Daphne fu uccisa con un’autobomba.
La stessa modalità che secondo i Magistrati della Procura di Catania si voleva utilizzare per uccidere me e i ragazzi della mia scorta. Tornando a lei, c’è un problema di verità che con l’arresto del mandante dell’omicidio si avvicina. Però bisogna andare avanti, fare piena chiarezza: perché quel mandante e la sua società erano stati accusati da Daphne di corrompere i laburisti maltesi.
Ancora oggi c’è chi dice che se la sia cercata.
Questo non si può accettare. Quando cade un giornalista, ovunque si trovi, che si chiami Antonio Megalizzi, Dapnhe Caruana Galizia, Ján Kuciak, dobbiamo chiedere anzitutto verità. Perché quella sorella e quel fratello giornalista cercavano la verità per ognuno di noi.
L’ultima dedica del premio Macker l’hai fatta ai due cuginetti uccisi da alcuni delinquenti a Vittoria. Paolo, ci saranno mai pace, speranza, futuro per una terra dove si lasciano accadere queste cose?

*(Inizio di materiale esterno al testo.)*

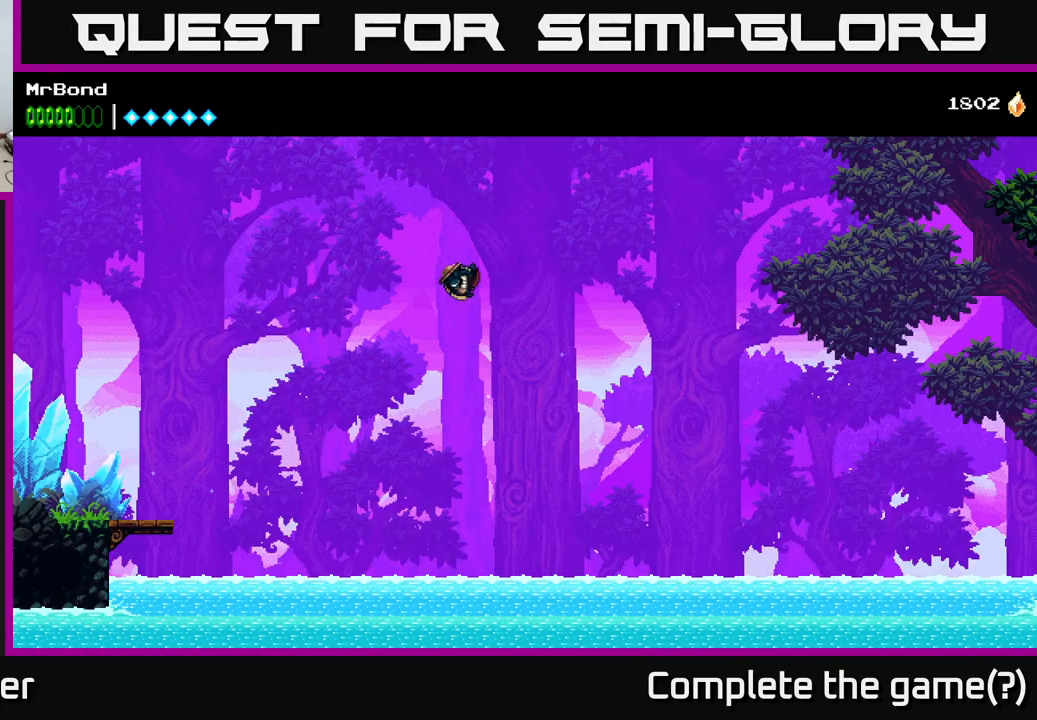
{"buttons": [], "right_stick": "center", "events": []}
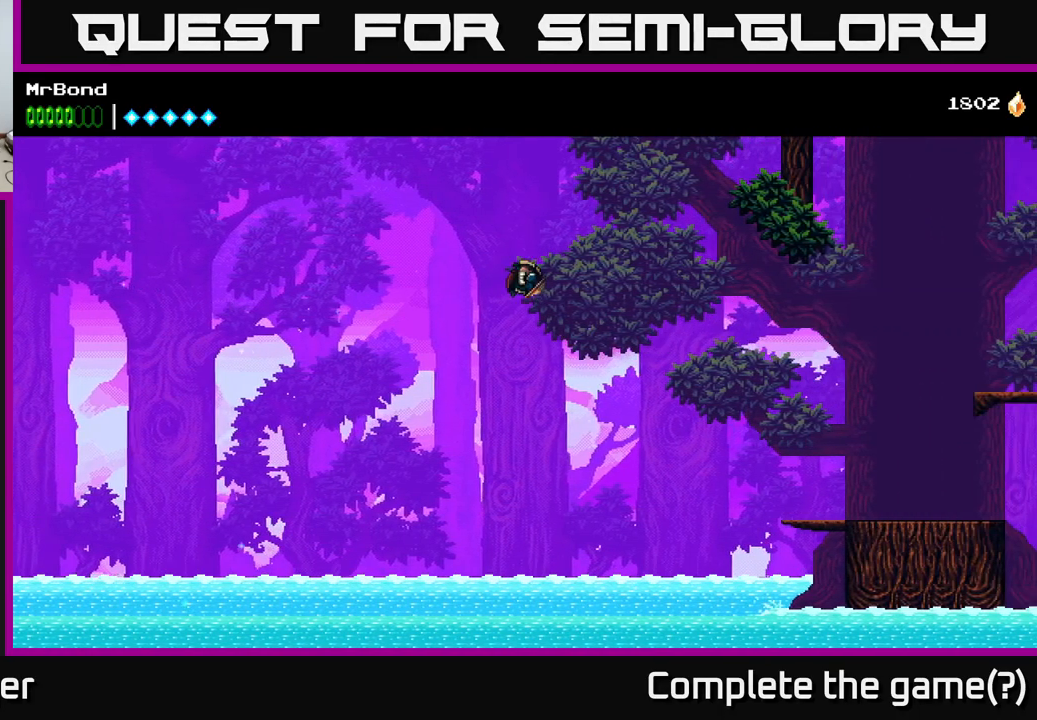
{"buttons": [], "right_stick": "center", "events": []}
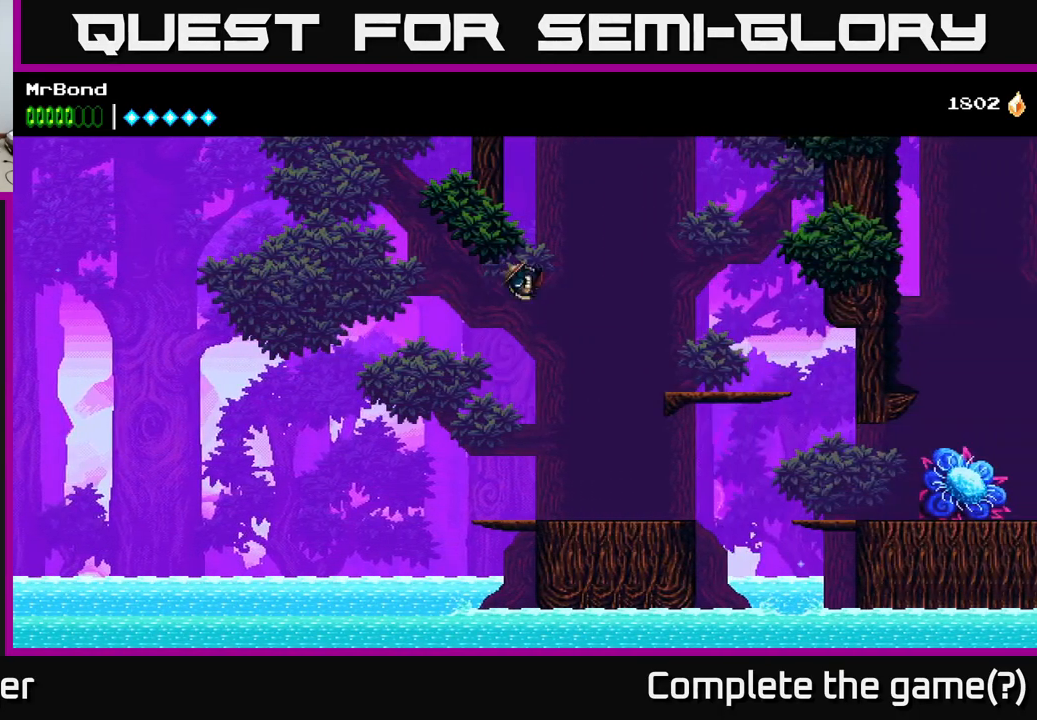
{"buttons": [], "right_stick": "center", "events": []}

Quella di Vittoria è stata una strage causata dal figlio di un boss, che si chiama Saro Greco, che due settimane prima di falciare Alessio e Simone aveva tentato di uccidere una persona di fronte ad almeno quaranta testimoni. Come lo spieghiamo ai genitori di Alessio e Simone che nessuna di quelle quaranta persone – nessuna! – ha denunciato, e che se avesse denunciato i loro figli sarebbero ancora con loro?
Non glielo spieghiamo. Non si può spiegare.
Ecco. Quale futuro ci può essere per una terra che non denuncia? Una terra che continua a nutrirsi di omertà? Viviamo in un posto magnifico e non meritiamo la grandezza della storia e delle persone che ci hanno preceduto. Se non cambiano le nostre ambizioni, se non cambia la nostra cultura, non potrà esserci alcun futuro.